Tuesday, July 14, 2009

Culinary Incubator Moving

The Colton Studios experiment is over as of July 30th.

The rebuilding of the Kitchen at Colton was an incredible example of individuals and organizations working to build a kitchen for local Recovery School District students for them to work with local cooks and chefs, but now it is basically over before it had a chance to start (at the Colton location).

We are moving on and hope to be up and running in our new location by the new year (and this time we will have a 2 year lease!). There is more to come on that front, with a new blog to be launched soon.

I'm dedicating the rest of the Colton Kitchen blog to the incredible volunteers that came and donated their time and energy to get New Orlean's 1st culinary incubator up and running.

To all those volunteers who gave their time, to all the companies who donated equipment, to the Krewe De Foodre members who worked week after week to make this happen, your work is an investment in the future of this program.

We all proved that we could build a kitchen and feed hundreds of people during the Jazz Fest afterparty at Colton.
Even though our time was not enough to work with the students, we will be working with local high school students in the future and continuing the program that inspired us all to do what we did with the Colton Kitchen.

Wednesday, April 22, 2009

Stripped Kitchen

The building of the kitchen has been a roller coaster of inspiration, mixed with dissolution the last three months. I haven't blogged because building a kitchen with no money is a methodical march with few milestones (except the brilliant volunteer experiences).

School kitchens have been systematically stripped of any bit of equipment that would make them useful for anything but reheating food from the hub kitchen. At the beginning of this project I assumed they did this in a passive capacity, but there is so much that has been taken from this kitchen that i have to assume that their goal was to make all school kitchens completely useless for cooking.
I don't know if the transition happened over years, of if someone just came by one day and took all of the cooking tools out of the place, but I can't cook in there. here's a list of what the kitchen had to cook with when I walked in:
4 blodgett convection ovens, 1 huge steam kettle, a steamer... that's it.
what had been there was a commercial dishwasher (the hookups are there), a hobart mixer (they left the attachments), and I'd have to assume, at one time, a stove and refrigeration.
Even the bare concrete floors make the place illegal to cook in.
and there is no fire suppression system which = no open flames.
Our public schools don't have kitchens, they have reheating stations. Which makes it almost impossible to turn them into working kitchens unless one has what we have, a closed school and alot of time.
The experiment continues...

Wednesday, January 28, 2009

Thanks to Viking Range Corporation!!!

Inferno Studios (down the street from Colton) offered us a free Viking Range, if we could move it out - and we did - and it was ours.
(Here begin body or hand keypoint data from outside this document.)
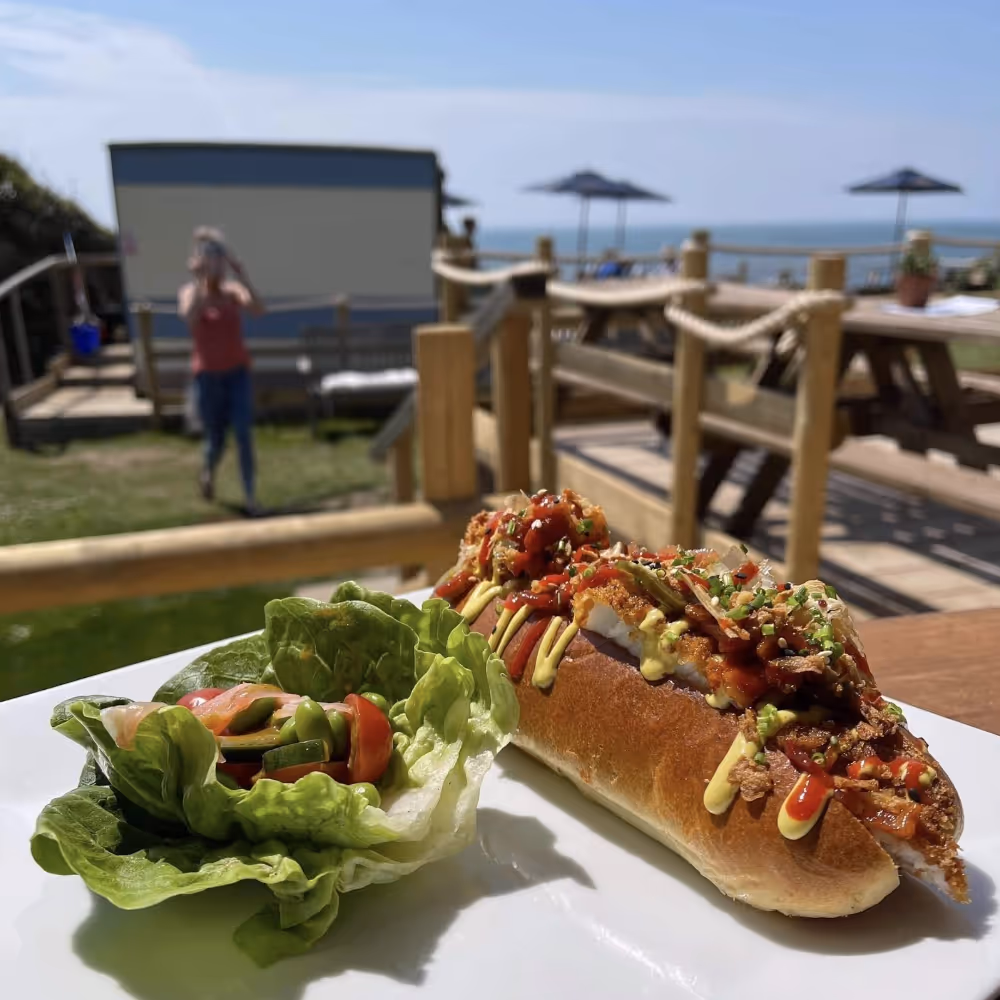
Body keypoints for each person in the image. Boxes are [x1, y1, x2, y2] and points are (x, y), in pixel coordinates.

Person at [178, 227, 264, 514]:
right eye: (210, 257)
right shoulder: (190, 292)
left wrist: (242, 275)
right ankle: (208, 472)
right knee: (216, 441)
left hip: (237, 373)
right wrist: (200, 281)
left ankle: (250, 496)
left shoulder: (232, 292)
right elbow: (190, 318)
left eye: (219, 258)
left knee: (243, 432)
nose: (216, 264)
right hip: (208, 378)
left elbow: (258, 309)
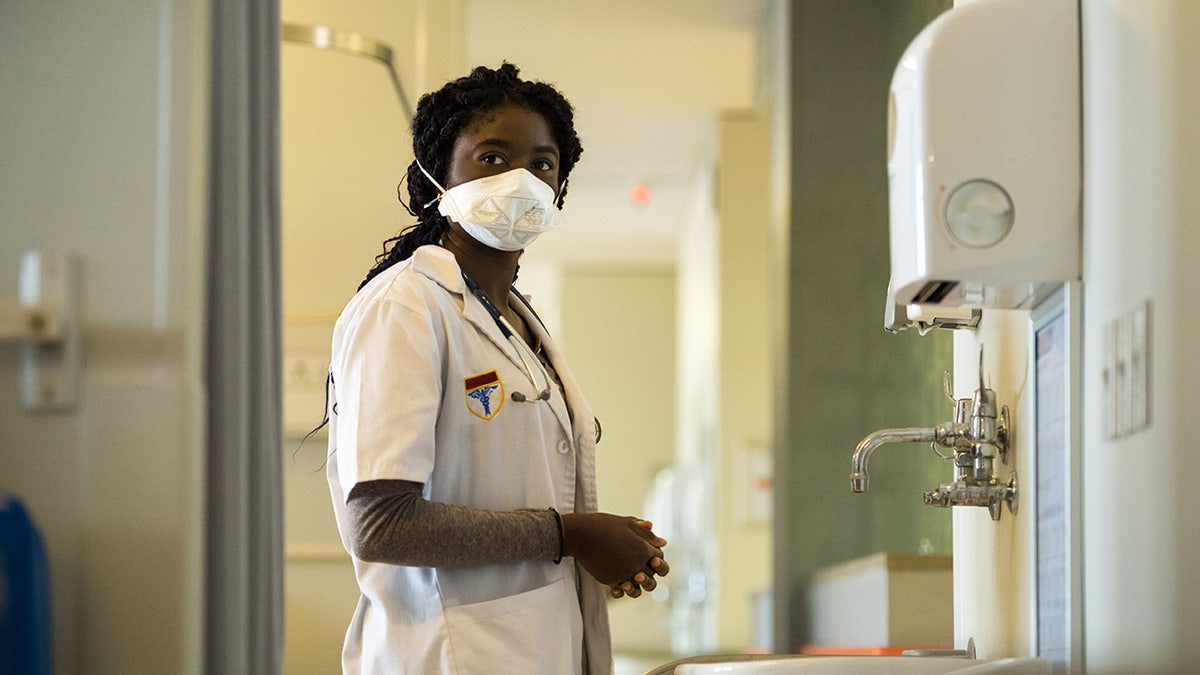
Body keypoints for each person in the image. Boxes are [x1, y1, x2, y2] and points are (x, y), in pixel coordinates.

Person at [325, 63, 670, 675]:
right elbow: (379, 524)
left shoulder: (516, 318)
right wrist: (572, 535)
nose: (521, 180)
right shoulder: (405, 305)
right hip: (443, 655)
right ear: (437, 172)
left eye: (543, 164)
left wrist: (603, 543)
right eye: (492, 157)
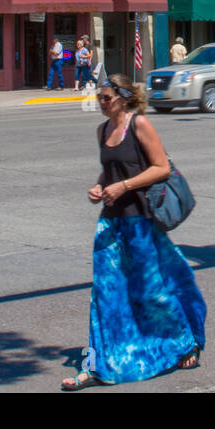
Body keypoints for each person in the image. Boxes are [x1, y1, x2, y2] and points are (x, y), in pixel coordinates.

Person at [61, 74, 206, 390]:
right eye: (99, 97)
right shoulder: (102, 130)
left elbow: (161, 167)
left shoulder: (139, 125)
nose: (101, 102)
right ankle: (98, 365)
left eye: (106, 98)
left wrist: (123, 186)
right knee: (104, 293)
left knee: (150, 290)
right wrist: (98, 188)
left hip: (139, 220)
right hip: (111, 221)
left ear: (124, 99)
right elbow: (109, 171)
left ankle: (185, 342)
Susan Spicer called up Viking to see if they could help us get it up and running. They sent their tech guy out, who said is was beyond repair. Then Viking called us up and said they'd be sending us a new one to replace it!!!

Thanks Viking Range, for helping out the Colton kitchen!

The video is of us moving the beast over from Inferno.

Monday, January 26, 2009




























Alot Has Happened...
since the last post!

Yes, I am an irresponsible blogger.

The kitchen has had 2 groups of amazing volunteers. First off it was the National Restaurant Association, 150 of them helping throughout the school and about 15 in the kitchen. They did a great job and caught us up on the scraping before the big paint (that will happen in a couple of days). The other group was from Tulane. Again, great job, alota help.
Glen was the foreman both days and did a great job of lineing everyone up. Joe, Eric, Nat, and I rounded out the crew. A couple more service folk are on board the Krewe De Foodre, Coy LeBeau and Cerulleal Satrinine. Coy is a chef and Cerulleal has been reading up on her native poultry breeds (fresh eggs from out back anyone?).